Страница 277 из 280
Фильм начался с титров, короткой бравурной музыки с десятисекундной заставкой символики Главразведупра и, наконец, пошли первые кадры. Качество было не ахти какое, картинка часто дёргалась, видимо камера не была закреплена на штативе. Вскоре стало понятно, что оператор напрямую участвовал в бою. И бой шёл где–то в Пустоши. Сама картина боестолкновения была непонятной, так как оператор не мог охватить всю картину целиком. Он часто бегал, из–за чего многие кадры показывали лишь заросли и его ноги, измазанные грязью. Бег, рывки, залегание, стрельба. И снова бег и стрельба. И вот бой кончился. Пошли съёмки поверженных врагов, затем раненых и убитых товарищей. На заднем плане промелькнули фигурки хъхуров и тогда среди офицеров "Рарога" прошёлся тихий шепоток, ведь большинство о них узнало совсем недавно и воочию ни разу не видело. Масканин и Торгаев остались невозмутимы, их больше всего заинтересовали кадры поверженных врагов в велгонской форме. Одно из тел, более–менее целое, было взято проходчиками. И когда промелькнула защитная маска командира проходчиков, Масканин вспомнил капитана Харламова. Как знать, может быть это он и был.

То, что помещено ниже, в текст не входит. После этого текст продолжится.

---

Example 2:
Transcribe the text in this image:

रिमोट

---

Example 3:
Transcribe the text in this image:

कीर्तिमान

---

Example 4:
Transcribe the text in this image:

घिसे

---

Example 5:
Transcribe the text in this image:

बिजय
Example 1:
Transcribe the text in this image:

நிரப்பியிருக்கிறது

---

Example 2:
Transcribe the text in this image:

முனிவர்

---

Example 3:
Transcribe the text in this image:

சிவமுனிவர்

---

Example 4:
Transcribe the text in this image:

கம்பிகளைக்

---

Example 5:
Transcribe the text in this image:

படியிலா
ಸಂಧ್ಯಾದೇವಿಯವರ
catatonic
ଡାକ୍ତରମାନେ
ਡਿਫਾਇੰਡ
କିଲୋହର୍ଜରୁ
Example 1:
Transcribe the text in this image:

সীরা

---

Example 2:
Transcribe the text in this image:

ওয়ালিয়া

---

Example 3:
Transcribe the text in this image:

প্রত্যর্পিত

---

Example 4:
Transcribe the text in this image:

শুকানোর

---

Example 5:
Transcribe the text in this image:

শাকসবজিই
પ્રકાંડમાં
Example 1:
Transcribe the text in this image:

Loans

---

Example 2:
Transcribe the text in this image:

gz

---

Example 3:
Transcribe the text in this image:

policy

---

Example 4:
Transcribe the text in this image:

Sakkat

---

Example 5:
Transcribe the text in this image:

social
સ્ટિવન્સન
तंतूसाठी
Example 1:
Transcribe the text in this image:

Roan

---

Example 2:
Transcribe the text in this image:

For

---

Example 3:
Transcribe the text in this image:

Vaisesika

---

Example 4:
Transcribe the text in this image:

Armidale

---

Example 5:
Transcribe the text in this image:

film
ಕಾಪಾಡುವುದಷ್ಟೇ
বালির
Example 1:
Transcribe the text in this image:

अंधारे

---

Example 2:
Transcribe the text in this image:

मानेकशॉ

Следующие десять минут показывали медлабораторию и вскрытие трупа велгонца. Теперь уже всё действо сопровождал закадровый голос, поясняющий ход операции. Причём пояснения были сильно перегружены медицинскими терминами. Даже не обладая углублёнными познаниями в анатомии, становилось ясно, что исследуемый труп не совсем человек. Вернее, бывший человек, которому внесены множественные изменения в организм. Убыстрённая мышечная реакция и изменённый метаболизм — лишь то немногое, чему подвергли этого бывшего человека.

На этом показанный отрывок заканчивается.